== Exercise requirements ==
[a] Answer these from the mayonnaise recipe, one per line:
(i) How much canola oil does it call for?
(ii) How long can homemade mayonnaise be kept in the fridge?
(iii) How many garlic cloves go into the French Aioli?
[b] Set down, unchanged, the part of the mayonnaise recipe from "Use immediately. Or" to "up to 4 days.".

1 large egg + 2 large yolks, at room temperature
3 to 4 tsp (15 to 20 mL) lemon juice, to taste
1/2 tsp (2 mL) dijon mustard
1/2 tsp (2 mL) or more kosher or sea salt
2 cups (500 mL) canola oil
1/8 tsp (0.5 mL) ground white pepper

In bowl of food processor, blend egg and yolks 1 minute at low speed. Add 1 tsp (5 mL) lemon juice, mustard and 1/2 tsp (2 mL) salt. Pulse once. With machine running on high speed, drizzle in oil in steady stream of droplets, not stopping until about half the oil is used and mayo thickens.

Add 2 tsp (10 mL) lemon juice and pepper. With processor running on low, drizzle in remaining oil in slow, steady stream. If desired, add remaining 1 tsp (5 mL) lemon juice. Adjust salt. Pulse once to blend.

Use immediately. Or transfer to small storage tub, cover and refrigerate.

Makes 2-1/4 cups (550 mL).

  • You could make this in a blender. However, Julia Child didn’t like using a blender because it’s too hard to scrape out the mayonnaise. I agree.
  • Eggs separate best when cold, but whip best at room temperature. Put them in the bowl of the processor and wait.
  • Any neutral, refined oil will work. Avoid extra virgin olive oil. The vigorous rotation of the blades can quickly turn extra virgin olive oil bitter. (Why? See "Avoid Bitter Disappointment" in my Minute Mayo blog.)
  • You can store homemade mayonnaise in the fridge up to 4 days.

French Aioli
With machine running, toss 4 cloves garlic into food processor to chop. Then carry on with eggs and rest of recipe.

== Provided material ==
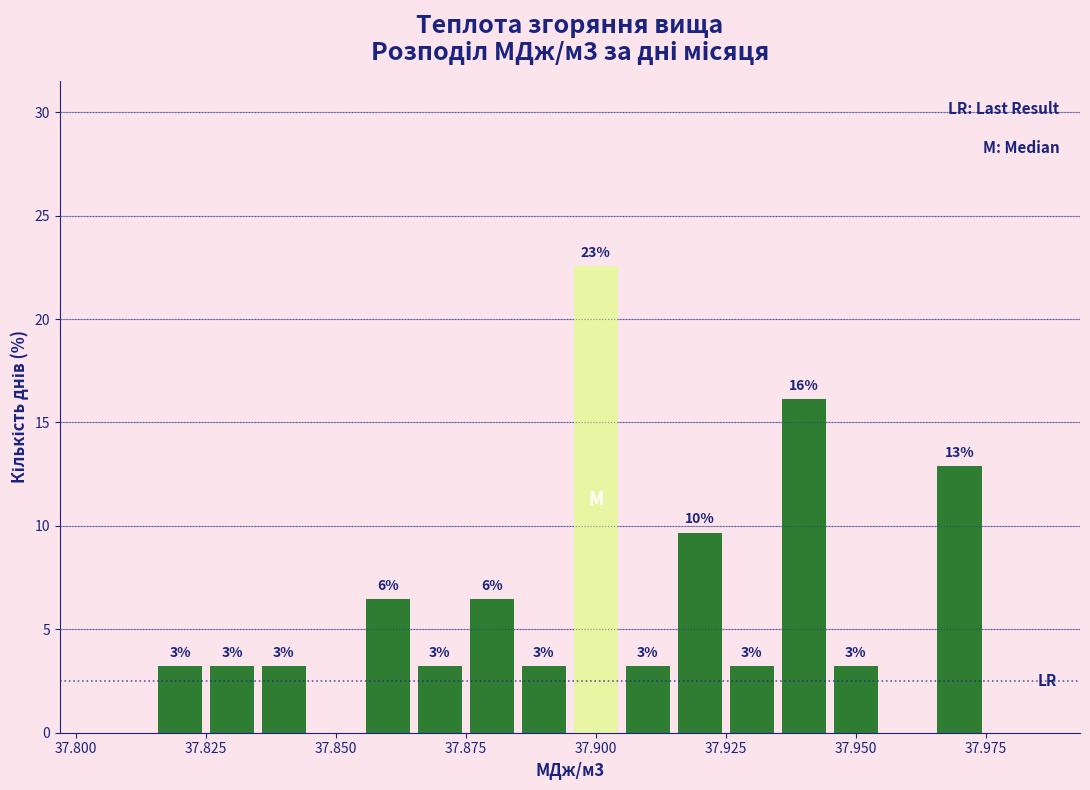

Read against the x-axis, roughly where is the centre of the tallest bar?

37.900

== Task-by-task answers ==
[a]
(i) 2 cups (500 mL)
(ii) Up to 4 days
(iii) 4 cloves

[b]
Use immediately. Or transfer to small storage tub, cover and refrigerate.

Makes 2-1/4 cups (550 mL).

  • You could make this in a blender. However, Julia Child didn’t like using a blender because it’s too hard to scrape out the mayonnaise. I agree.
  • Eggs separate best when cold, but whip best at room temperature. Put them in the bowl of the processor and wait.
  • Any neutral, refined oil will work. Avoid extra virgin olive oil. The vigorous rotation of the blades can quickly turn extra virgin olive oil bitter. (Why? See "Avoid Bitter Disappointment" in my Minute Mayo blog.)
  • You can store homemade mayonnaise in the fridge up to 4 days.